Иногда мы думаем, будто нам страстно хочется вернуться в какое-нибудь далекое место, тогда как на самом деле мы тоскуем лишь по тому времени, которое мы там прожили, — мы были тогда моложе и свежее. Таким образом, нас обманывает здесь время под маскою пространства. Мы удостоверимся в этом обмане, если туда поедем.
Для достижения глубокой староста, при безупречной телесной организации в качестве conditio sine qua non, существует два пути, которые можно пояснить на горении двух ламп: одна горит долго, потому что при небольшом количестве масла имеет очень тонкий фитиль, другая — потому, что при толстом фитиле содержит также и много масла: масло, это — жизненная сила, фитиль — ее потребление, во всех его видах и способах.
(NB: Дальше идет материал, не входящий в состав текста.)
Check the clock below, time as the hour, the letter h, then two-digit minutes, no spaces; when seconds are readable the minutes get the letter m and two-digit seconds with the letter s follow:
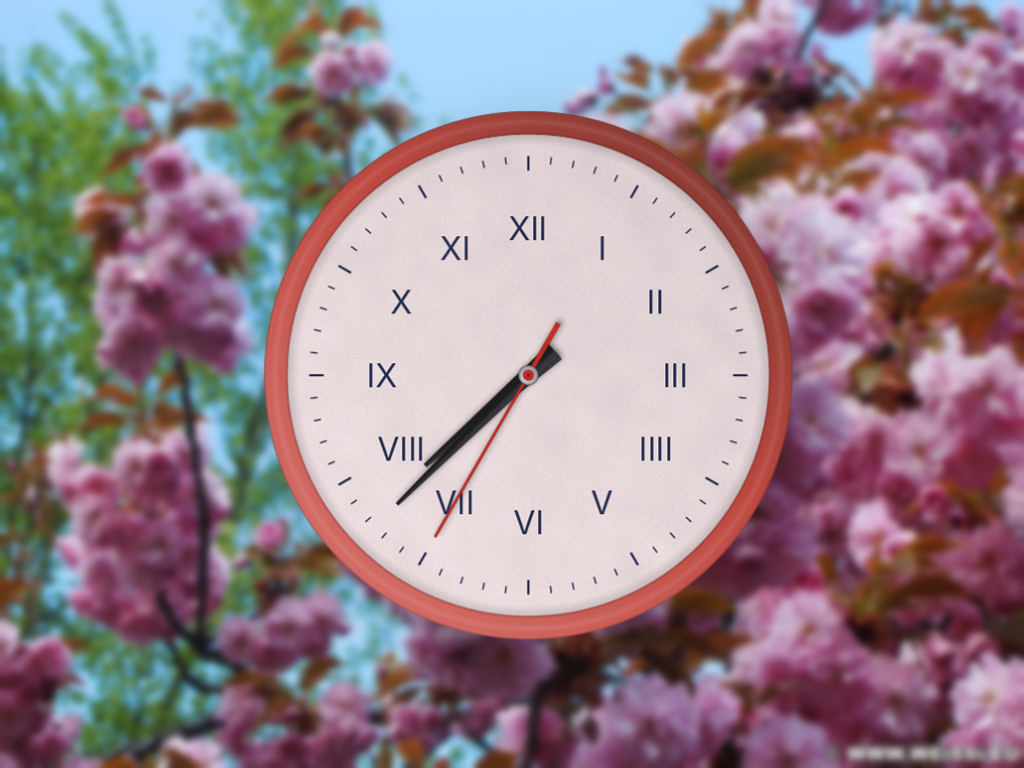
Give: 7h37m35s
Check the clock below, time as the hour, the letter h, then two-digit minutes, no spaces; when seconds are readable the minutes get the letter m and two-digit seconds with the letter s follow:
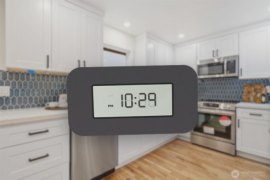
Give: 10h29
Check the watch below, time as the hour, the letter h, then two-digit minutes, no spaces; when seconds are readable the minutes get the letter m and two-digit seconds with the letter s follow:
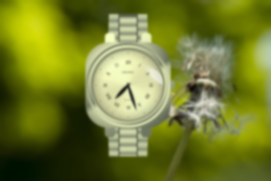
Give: 7h27
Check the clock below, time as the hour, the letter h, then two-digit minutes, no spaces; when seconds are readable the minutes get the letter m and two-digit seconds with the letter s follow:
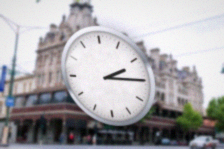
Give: 2h15
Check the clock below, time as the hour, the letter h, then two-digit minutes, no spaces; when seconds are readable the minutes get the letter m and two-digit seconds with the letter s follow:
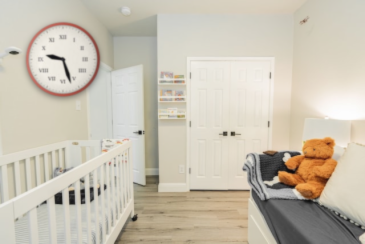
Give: 9h27
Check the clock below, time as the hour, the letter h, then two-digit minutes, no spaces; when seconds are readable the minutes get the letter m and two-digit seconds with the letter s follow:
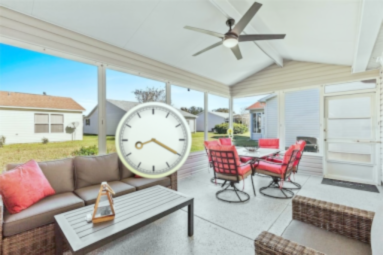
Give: 8h20
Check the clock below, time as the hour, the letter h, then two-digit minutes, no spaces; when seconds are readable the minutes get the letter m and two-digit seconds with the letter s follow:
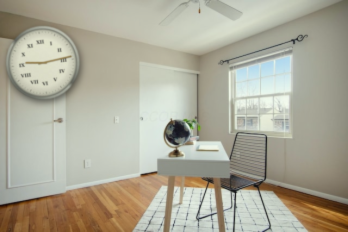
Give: 9h14
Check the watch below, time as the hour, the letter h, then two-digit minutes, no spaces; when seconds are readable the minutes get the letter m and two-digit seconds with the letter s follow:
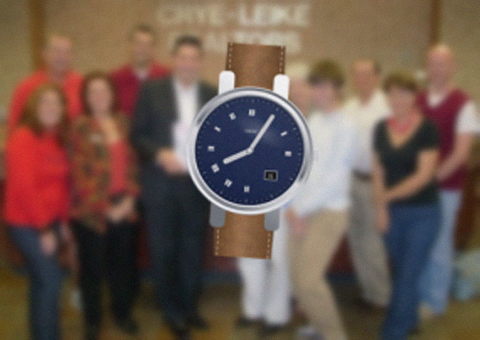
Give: 8h05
По отношению к жизненной силе мы, до 36-тилетнего возраста, подобны людям, живущим на свой проценты: что израсходовано сегодня, вновь пополняется завтра. Но с этого возраста мы уподобляемся рантье, который начинает трогать свой капитал. Сначала вес проходит совершенно незаметно: большая часть траты все еще восстановляется сама собою, — маленький дефицит не обращает на себя внимания. Но он постепенно возрастает, бросается в глаза, самое его увеличение с каждым днем становится значительнее: наше состояние все уменьшается, каждое сегодня мы беднее, чем были вчера, без надежды, что такое положение дел прекратится. Таким образом, подобно падению тел, разорение наше идет все быстрее и быстрее, — пока, наконец, у нас ничего уже не останется. Поистине — печальная вещь, если оба члена нашего сравнения, жизненная сила и имущество, начнут таять одновременно: поэтому-то вместе с годами растет и любовь к собственности. — Зато вначале, до совершеннолетия и еще несколько дальше, мы, что касается жизненной силы, бываем подобны тем, кто из процентов прикладывает еще кое-что к капиталу: не только истраченное само собою восстановляется, но и капитал увеличивается. И это опять-таки случается порою одновременно и с деньгами, благодаря попечениям честного опекуна. О, счастливая молодость! о, печальная старость! — Тем не менее, надо щадить юношеские силы. Аристотель замечает (Политика, кн. послед., гл. 5), что среди победителей на олимпийских играх только двое или трое победили один раз мальчиками, а потом опять мужчинами: благодаря раннему напряжению, какого требуют приготовительные упражнения, силы настолько истощаются, что отказываются служит впоследствии, в зрелые годы. Если это справедливо для мускульной силы, то еще более для силы нервной, проявлением которой служат все интеллектуальные функции: вот почему ingenia praecocia, дети-чудо, плоды тепличной культуры, возбуждавшие в детстве удивление, потом становятся очень дюжинными умами. Быть может даже, раннее, вынужденное напряжение для изучения древних языков тоже повинно в той последующей дряблости и неспособности мыслить, какие можно наблюдать у столь многих ученых голов.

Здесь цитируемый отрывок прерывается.